Start of Records shown

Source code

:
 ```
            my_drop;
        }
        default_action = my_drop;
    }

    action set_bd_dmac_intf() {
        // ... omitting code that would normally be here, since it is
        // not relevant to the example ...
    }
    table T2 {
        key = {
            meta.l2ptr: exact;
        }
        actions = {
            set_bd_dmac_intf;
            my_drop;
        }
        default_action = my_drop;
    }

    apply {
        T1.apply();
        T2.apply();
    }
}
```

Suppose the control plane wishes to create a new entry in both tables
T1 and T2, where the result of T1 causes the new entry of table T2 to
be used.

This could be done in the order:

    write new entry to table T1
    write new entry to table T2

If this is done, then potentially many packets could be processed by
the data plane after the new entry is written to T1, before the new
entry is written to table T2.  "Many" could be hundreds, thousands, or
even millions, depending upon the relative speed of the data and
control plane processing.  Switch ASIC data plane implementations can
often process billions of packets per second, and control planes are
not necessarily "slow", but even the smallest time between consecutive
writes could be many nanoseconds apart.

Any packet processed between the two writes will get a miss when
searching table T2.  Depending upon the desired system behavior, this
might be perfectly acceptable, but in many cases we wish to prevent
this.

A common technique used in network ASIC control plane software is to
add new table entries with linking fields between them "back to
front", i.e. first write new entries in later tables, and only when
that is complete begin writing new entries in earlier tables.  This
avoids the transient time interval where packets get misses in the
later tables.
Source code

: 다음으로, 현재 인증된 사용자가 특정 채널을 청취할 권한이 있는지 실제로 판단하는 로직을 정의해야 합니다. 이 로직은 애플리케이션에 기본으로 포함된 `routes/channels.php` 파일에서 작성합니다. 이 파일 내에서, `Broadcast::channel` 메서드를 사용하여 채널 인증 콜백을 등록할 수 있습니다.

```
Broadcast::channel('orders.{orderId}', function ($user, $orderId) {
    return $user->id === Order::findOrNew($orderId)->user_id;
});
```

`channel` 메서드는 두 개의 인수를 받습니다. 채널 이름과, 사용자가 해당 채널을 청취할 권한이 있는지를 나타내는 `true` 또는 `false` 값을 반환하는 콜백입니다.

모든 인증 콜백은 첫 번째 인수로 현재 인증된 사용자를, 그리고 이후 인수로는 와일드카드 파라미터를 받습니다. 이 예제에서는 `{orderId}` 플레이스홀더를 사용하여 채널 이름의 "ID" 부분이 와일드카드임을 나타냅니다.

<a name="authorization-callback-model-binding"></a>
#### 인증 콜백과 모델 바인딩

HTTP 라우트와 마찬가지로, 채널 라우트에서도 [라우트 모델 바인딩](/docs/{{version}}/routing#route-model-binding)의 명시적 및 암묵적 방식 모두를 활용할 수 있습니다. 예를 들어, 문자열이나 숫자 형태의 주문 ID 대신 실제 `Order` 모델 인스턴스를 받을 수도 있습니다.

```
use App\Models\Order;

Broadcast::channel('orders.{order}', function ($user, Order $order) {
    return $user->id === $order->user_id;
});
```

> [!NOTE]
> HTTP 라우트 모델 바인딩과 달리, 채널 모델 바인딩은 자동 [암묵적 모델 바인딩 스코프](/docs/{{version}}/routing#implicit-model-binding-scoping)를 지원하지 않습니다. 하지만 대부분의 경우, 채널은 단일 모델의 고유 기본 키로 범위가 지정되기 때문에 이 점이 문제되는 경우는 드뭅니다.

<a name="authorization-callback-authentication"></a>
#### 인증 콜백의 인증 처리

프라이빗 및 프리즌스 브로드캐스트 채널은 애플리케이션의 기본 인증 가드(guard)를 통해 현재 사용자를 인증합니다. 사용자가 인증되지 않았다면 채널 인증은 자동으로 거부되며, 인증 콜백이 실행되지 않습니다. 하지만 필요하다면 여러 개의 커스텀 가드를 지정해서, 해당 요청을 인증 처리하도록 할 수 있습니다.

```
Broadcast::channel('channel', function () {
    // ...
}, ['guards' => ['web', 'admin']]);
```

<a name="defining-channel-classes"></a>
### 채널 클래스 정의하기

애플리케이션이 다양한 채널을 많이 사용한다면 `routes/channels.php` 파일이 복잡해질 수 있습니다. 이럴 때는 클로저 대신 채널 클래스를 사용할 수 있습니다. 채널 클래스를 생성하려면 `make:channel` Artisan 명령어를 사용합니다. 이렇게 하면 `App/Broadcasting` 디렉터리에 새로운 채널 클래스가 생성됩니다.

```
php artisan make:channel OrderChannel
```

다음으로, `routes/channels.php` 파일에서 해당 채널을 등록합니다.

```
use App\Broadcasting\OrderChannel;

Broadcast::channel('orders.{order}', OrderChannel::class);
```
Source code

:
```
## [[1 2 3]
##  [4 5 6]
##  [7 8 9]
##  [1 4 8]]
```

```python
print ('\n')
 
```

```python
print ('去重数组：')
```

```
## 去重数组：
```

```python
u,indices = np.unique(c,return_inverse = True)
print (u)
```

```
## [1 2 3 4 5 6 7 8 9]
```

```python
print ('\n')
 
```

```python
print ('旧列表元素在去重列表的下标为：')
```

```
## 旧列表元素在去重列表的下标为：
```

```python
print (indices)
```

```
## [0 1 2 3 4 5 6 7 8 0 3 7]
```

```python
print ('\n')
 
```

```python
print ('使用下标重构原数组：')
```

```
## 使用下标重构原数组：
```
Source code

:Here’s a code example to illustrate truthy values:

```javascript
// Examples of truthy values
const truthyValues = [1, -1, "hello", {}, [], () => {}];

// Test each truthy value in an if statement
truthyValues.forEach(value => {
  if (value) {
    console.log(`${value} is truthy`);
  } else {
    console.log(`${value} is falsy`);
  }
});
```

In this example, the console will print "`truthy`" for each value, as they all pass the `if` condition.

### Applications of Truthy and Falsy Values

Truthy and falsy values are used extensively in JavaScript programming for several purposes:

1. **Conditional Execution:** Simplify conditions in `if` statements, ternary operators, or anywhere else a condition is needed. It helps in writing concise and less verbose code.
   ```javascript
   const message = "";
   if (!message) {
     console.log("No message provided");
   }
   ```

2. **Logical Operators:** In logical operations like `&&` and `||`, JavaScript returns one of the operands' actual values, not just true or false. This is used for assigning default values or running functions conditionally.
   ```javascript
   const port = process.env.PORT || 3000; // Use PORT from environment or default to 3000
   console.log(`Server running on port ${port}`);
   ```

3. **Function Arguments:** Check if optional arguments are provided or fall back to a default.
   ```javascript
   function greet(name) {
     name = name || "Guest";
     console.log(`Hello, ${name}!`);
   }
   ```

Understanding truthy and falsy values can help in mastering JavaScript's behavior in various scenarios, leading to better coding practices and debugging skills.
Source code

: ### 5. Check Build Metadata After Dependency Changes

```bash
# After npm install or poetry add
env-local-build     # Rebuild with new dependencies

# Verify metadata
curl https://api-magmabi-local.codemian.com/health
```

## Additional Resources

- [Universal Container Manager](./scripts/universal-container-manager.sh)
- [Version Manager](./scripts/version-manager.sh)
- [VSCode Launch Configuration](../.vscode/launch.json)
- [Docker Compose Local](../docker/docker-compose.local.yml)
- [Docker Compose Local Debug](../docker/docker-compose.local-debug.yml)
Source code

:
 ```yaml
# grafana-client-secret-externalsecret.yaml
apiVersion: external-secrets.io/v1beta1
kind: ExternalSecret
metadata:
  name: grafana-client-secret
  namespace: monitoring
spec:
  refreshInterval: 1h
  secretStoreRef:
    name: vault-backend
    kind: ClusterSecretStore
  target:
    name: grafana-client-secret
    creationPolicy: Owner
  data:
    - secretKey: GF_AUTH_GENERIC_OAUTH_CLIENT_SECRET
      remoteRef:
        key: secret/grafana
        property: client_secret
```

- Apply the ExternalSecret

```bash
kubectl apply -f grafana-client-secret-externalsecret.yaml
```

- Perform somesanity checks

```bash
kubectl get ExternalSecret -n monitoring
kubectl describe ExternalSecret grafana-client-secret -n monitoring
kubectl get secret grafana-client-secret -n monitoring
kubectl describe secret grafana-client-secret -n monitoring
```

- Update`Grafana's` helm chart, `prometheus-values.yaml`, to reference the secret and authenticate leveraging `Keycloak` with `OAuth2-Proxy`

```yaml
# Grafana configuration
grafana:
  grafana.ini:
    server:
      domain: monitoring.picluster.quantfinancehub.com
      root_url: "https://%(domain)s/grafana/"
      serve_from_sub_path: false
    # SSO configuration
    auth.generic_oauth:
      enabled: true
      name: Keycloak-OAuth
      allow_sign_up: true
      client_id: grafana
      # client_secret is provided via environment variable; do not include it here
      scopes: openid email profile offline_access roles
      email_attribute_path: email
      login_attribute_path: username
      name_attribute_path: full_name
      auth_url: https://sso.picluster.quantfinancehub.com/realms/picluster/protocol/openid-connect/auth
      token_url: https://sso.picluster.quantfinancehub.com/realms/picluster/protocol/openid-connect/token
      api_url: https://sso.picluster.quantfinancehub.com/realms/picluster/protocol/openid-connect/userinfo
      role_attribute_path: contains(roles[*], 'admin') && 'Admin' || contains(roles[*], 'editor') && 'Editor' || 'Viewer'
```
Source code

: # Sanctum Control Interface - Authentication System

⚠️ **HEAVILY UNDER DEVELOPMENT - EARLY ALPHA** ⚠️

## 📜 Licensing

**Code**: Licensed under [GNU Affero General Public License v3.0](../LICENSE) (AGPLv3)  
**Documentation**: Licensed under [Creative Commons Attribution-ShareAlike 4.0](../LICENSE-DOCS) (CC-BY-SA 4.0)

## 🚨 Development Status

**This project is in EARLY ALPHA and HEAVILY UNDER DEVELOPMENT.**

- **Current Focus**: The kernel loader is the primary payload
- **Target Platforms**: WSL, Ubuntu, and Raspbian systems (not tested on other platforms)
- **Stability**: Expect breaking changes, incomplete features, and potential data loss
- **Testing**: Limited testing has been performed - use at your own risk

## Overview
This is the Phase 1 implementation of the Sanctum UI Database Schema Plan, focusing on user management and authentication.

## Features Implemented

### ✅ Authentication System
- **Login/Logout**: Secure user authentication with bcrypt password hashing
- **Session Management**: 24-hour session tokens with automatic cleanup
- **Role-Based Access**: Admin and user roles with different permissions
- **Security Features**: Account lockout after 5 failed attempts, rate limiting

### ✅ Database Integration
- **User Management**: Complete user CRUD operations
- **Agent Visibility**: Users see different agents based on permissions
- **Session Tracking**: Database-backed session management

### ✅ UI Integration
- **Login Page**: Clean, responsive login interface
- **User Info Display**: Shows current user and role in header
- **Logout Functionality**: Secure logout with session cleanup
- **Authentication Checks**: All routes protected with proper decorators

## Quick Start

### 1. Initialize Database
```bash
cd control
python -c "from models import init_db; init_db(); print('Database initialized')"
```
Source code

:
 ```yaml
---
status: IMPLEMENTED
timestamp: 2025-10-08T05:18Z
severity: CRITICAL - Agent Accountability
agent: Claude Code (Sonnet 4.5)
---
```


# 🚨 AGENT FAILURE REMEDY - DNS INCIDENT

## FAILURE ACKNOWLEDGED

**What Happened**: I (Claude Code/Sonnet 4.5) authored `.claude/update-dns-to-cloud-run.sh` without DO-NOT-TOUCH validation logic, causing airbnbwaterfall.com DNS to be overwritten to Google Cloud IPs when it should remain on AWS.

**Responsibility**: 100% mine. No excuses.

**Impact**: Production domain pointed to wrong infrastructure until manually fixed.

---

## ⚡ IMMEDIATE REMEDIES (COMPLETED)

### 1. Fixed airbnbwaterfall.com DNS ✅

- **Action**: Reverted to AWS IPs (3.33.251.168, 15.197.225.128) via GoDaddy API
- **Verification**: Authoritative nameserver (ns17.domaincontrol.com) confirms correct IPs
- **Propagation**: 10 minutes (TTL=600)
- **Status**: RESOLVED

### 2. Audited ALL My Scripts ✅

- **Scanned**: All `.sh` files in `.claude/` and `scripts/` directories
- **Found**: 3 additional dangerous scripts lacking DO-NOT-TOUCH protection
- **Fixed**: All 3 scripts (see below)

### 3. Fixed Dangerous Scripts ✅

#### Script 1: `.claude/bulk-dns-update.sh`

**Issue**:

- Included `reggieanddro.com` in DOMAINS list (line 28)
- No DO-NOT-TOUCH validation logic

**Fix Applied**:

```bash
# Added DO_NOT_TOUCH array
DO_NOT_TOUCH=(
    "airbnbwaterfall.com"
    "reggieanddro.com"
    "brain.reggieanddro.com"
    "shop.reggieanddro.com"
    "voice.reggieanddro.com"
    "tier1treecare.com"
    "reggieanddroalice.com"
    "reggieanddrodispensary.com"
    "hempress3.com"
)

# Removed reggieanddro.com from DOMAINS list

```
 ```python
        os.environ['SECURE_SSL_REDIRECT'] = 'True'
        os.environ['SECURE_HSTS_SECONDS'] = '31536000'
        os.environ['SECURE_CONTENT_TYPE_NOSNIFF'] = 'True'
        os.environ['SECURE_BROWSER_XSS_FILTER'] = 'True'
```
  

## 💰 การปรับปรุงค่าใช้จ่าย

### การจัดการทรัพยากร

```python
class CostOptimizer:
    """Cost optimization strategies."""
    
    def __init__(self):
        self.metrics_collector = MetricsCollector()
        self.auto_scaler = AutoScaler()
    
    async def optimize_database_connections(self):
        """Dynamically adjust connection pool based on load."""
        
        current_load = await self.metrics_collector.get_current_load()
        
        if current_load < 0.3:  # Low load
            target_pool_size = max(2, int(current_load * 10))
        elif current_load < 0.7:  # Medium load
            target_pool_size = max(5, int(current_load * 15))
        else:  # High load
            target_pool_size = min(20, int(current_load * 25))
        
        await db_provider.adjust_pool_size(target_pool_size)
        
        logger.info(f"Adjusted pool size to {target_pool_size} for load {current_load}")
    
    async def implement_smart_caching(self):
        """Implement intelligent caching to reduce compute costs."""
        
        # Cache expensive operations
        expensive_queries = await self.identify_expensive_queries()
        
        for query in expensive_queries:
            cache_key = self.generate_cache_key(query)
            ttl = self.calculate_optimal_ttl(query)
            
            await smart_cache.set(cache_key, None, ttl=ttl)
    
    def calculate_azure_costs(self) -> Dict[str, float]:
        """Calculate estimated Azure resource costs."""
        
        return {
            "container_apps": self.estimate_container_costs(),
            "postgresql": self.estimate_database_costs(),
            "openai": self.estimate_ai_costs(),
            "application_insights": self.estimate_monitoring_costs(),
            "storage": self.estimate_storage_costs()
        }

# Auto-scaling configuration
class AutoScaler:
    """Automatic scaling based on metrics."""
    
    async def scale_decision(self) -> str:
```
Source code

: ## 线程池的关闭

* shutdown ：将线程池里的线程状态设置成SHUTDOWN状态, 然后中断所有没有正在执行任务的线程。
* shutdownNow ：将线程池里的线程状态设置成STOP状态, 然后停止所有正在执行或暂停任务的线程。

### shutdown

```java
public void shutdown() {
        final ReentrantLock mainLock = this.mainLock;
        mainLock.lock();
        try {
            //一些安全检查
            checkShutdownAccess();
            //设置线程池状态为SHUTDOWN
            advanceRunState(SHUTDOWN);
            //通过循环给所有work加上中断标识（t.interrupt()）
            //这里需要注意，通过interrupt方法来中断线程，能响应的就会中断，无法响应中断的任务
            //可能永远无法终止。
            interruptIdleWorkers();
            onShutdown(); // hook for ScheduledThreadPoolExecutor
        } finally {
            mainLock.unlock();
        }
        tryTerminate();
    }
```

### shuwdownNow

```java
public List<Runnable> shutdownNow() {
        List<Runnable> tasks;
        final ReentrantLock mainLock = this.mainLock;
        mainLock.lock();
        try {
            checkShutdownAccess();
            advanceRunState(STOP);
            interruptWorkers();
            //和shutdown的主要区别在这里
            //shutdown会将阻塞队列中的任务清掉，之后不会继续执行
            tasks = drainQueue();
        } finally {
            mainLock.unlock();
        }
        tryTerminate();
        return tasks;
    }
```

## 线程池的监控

End of Records shown

### Task prompt
Start at the first line of the entries above. Set down each line exactly through the one with "writes could be many nanoseconds apart.", and stop there.

### Answer section
Source code

:
 ```
            my_drop;
        }
        default_action = my_drop;
    }

    action set_bd_dmac_intf() {
        // ... omitting code that would normally be here, since it is
        // not relevant to the example ...
    }
    table T2 {
        key = {
            meta.l2ptr: exact;
        }
        actions = {
            set_bd_dmac_intf;
            my_drop;
        }
        default_action = my_drop;
    }

    apply {
        T1.apply();
        T2.apply();
    }
}
```

Suppose the control plane wishes to create a new entry in both tables
T1 and T2, where the result of T1 causes the new entry of table T2 to
be used.

This could be done in the order:

    write new entry to table T1
    write new entry to table T2

If this is done, then potentially many packets could be processed by
the data plane after the new entry is written to T1, before the new
entry is written to table T2.  "Many" could be hundreds, thousands, or
even millions, depending upon the relative speed of the data and
control plane processing.  Switch ASIC data plane implementations can
often process billions of packets per second, and control planes are
not necessarily "slow", but even the smallest time between consecutive
writes could be many nanoseconds apart.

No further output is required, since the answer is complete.